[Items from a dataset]
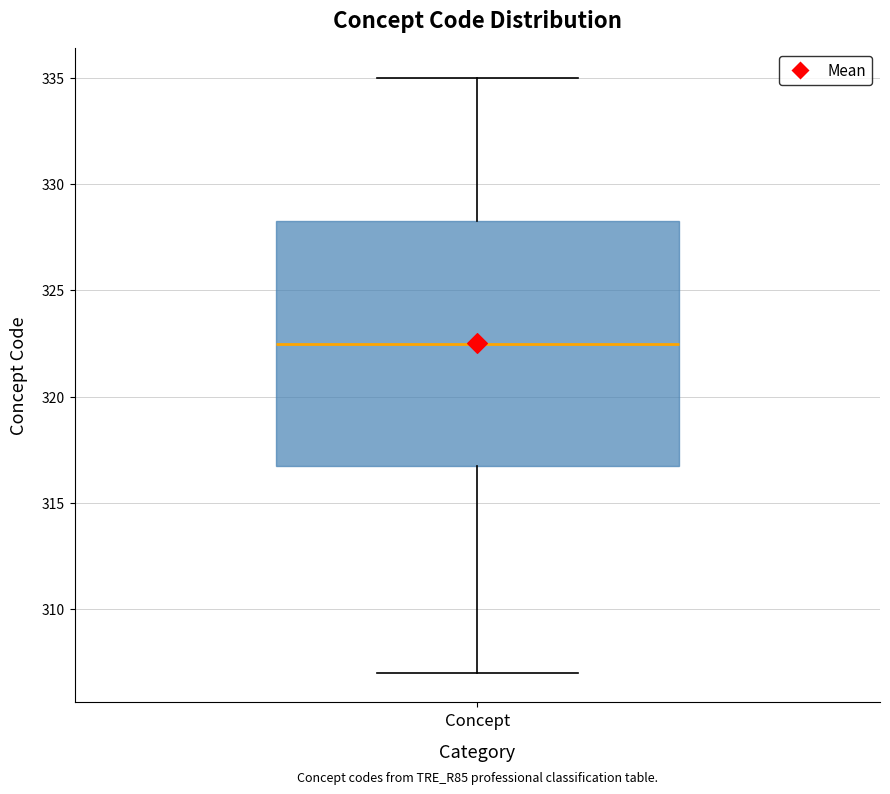

Transcribe this box plot: give where the median line is, the range the box spans, and where the two whiskers end, as read against the y-axis. The values are not printed on the chart, so give them approximately, as read against the axis.

median 322.5, box 317.0 to 328.5, whiskers 307.0 to 335.0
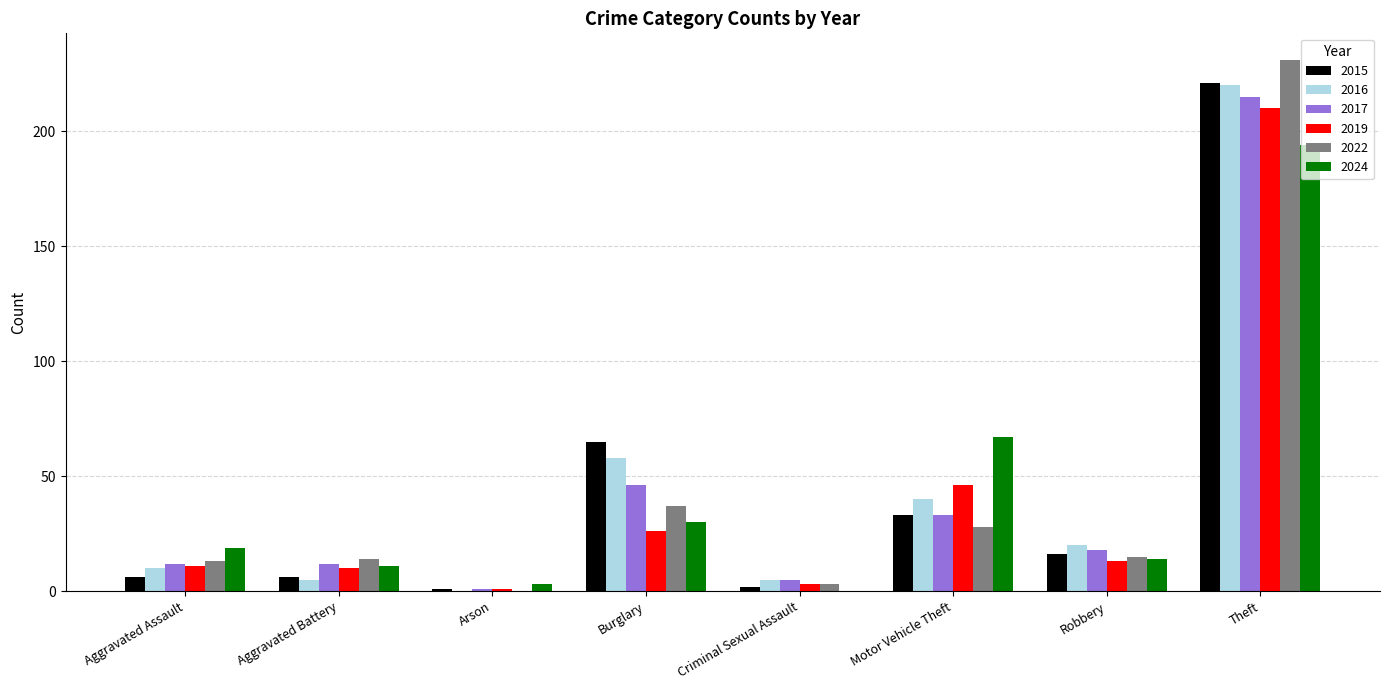

At which category does the chart reach its peak across all series?

Theft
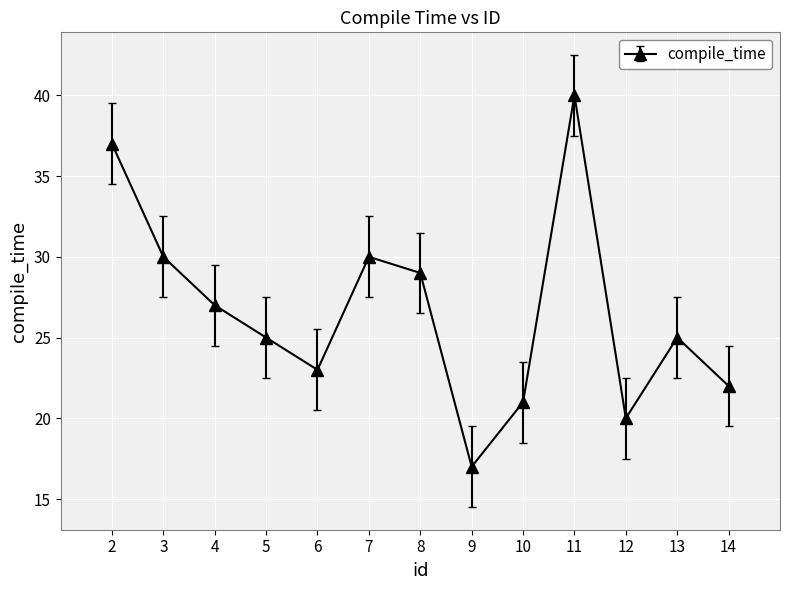

True or false: the data shows 29 at 8.

True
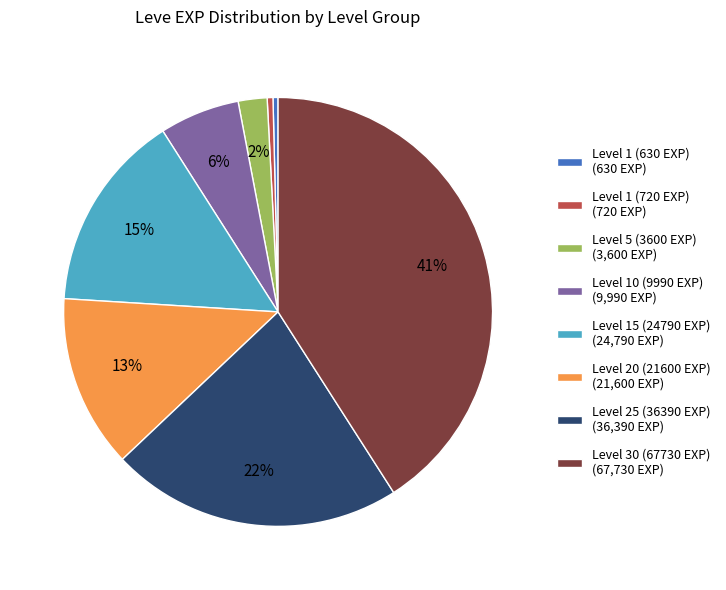

Between Level 10 (9990 EXP) (9,990 EXP) and Level 1 (630 EXP) (630 EXP), which is larger?

Level 10 (9990 EXP) (9,990 EXP)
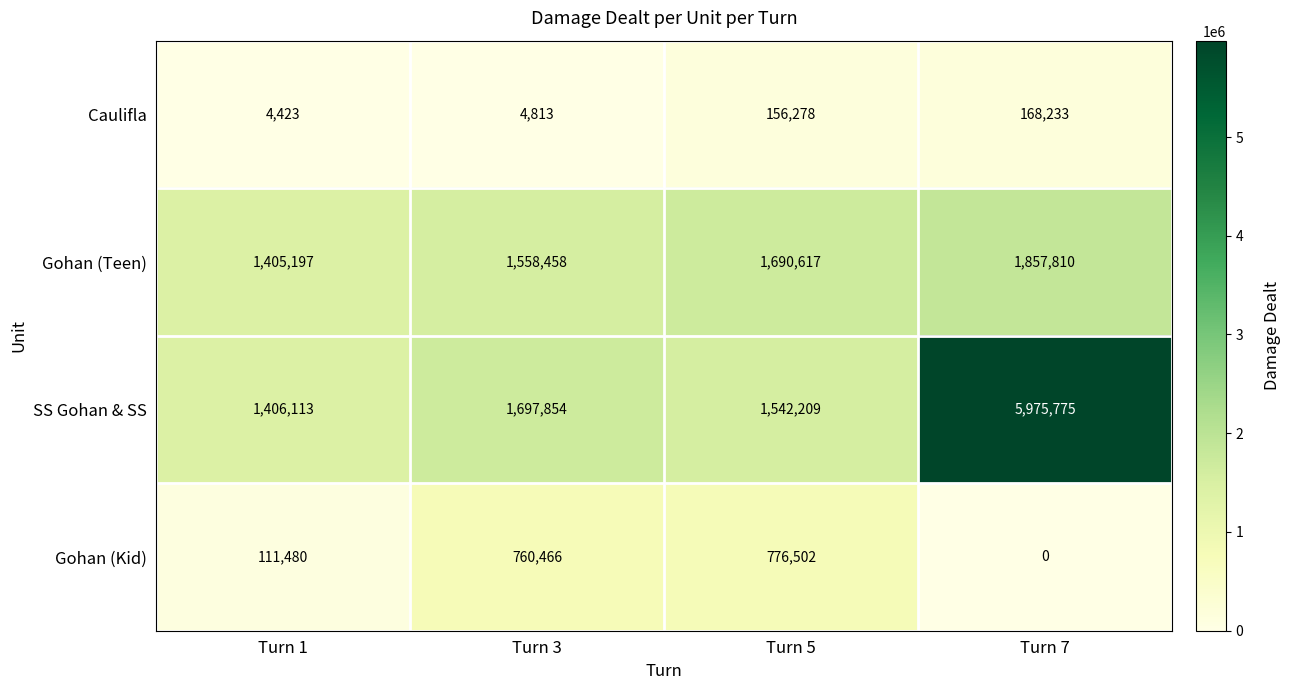

At which label is SS Gohan & SS closest to 3690944?

Turn 3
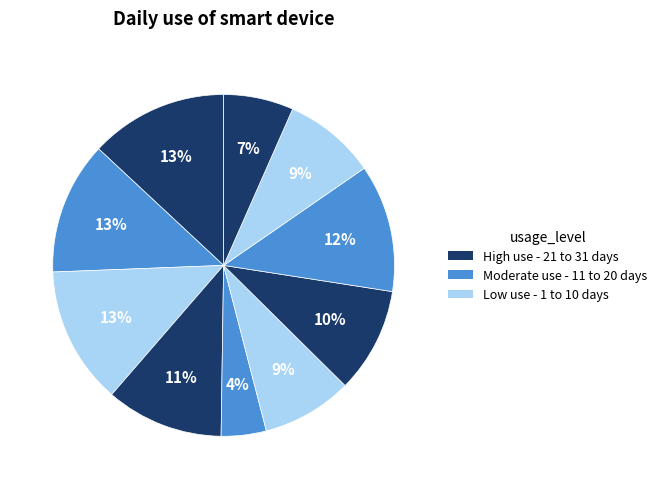

Which slice is the smallest?

5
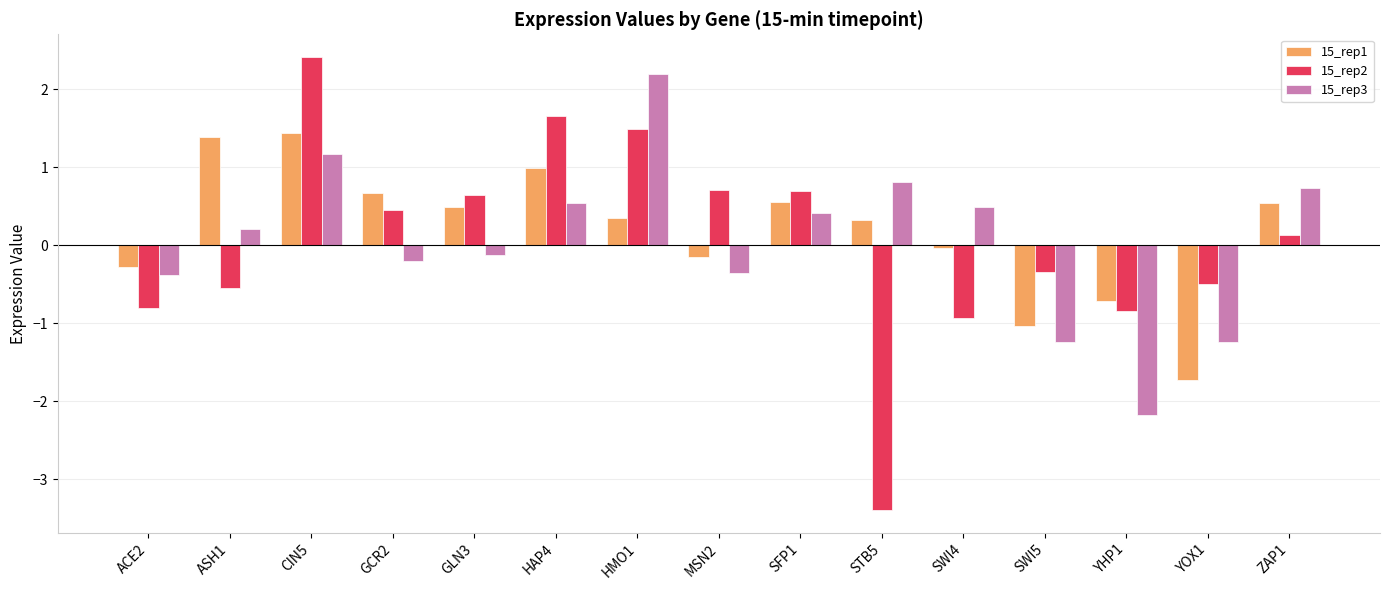

How many bars are there in each group?

3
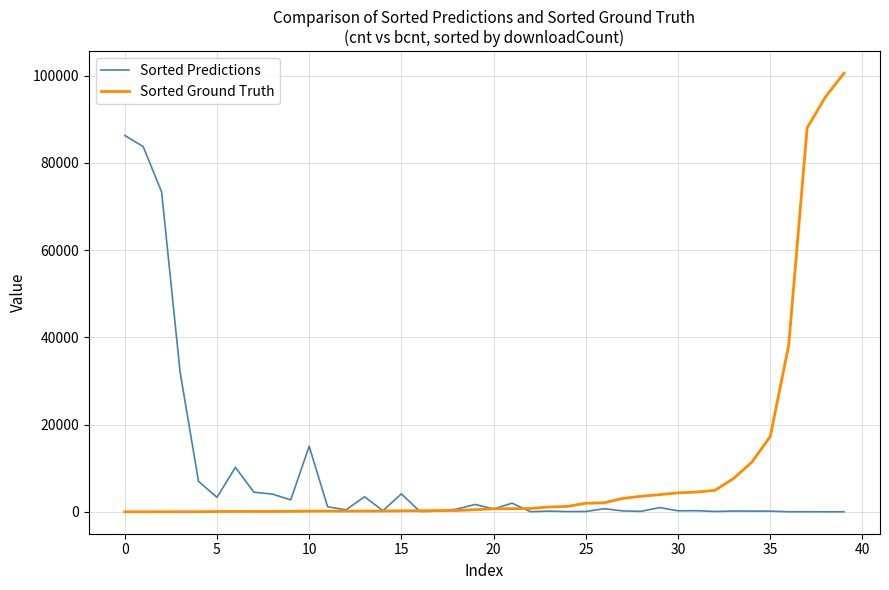

What is the highest value of the Sorted Ground Truth series?

100566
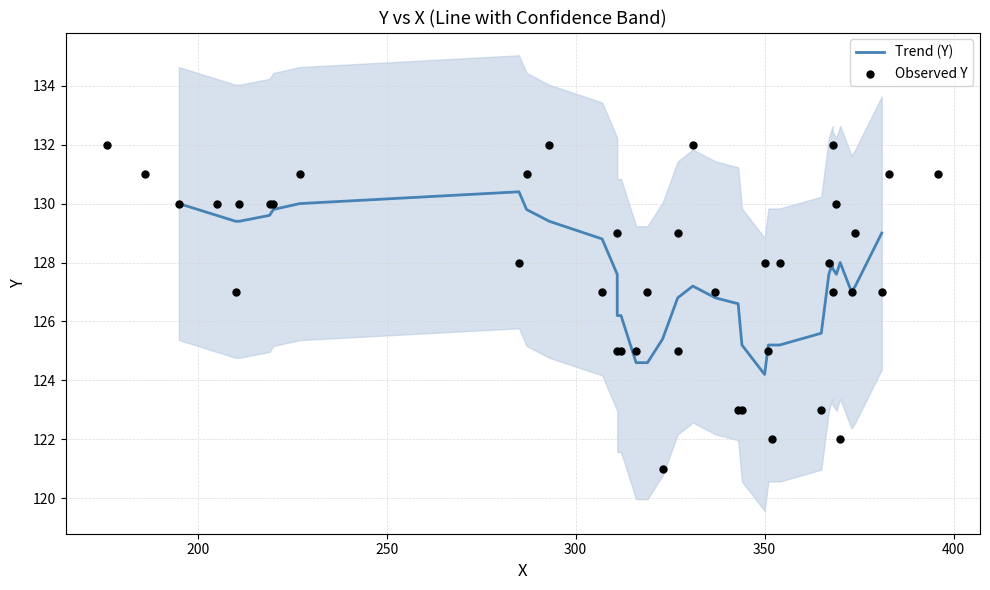

Which has a higher value, 15 or 7?

15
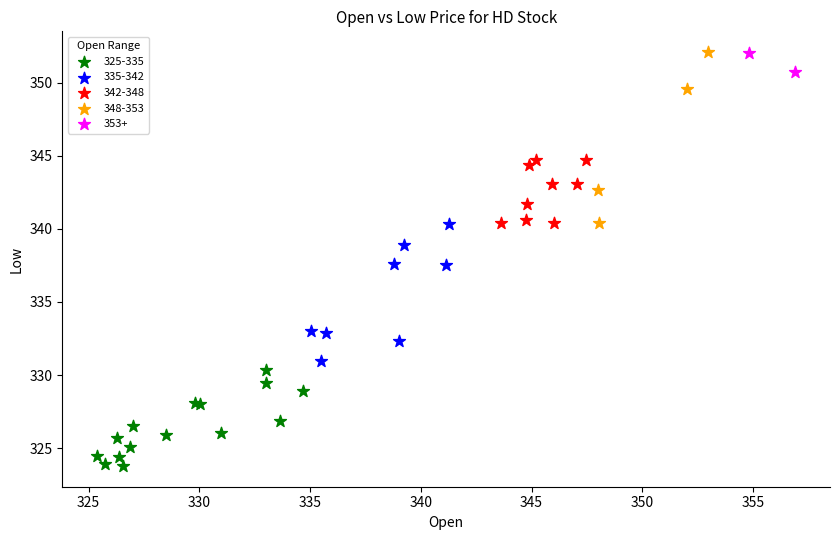

Which series reaches the minimum Y coordinate?

325-335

**Task goal:** Recast the records as a JSON list of strings with one string per line, starting at the line containing "What is the" and ending at the last line of the records, and skip blank lines. Leave out the pictures.

**Result of this task:**
[
  "What is the highest value of the Sorted Ground Truth series?",
  "100566",
  "Which has a higher value, 15 or 7?",
  "15",
  "Which series reaches the minimum Y coordinate?",
  "325-335"
]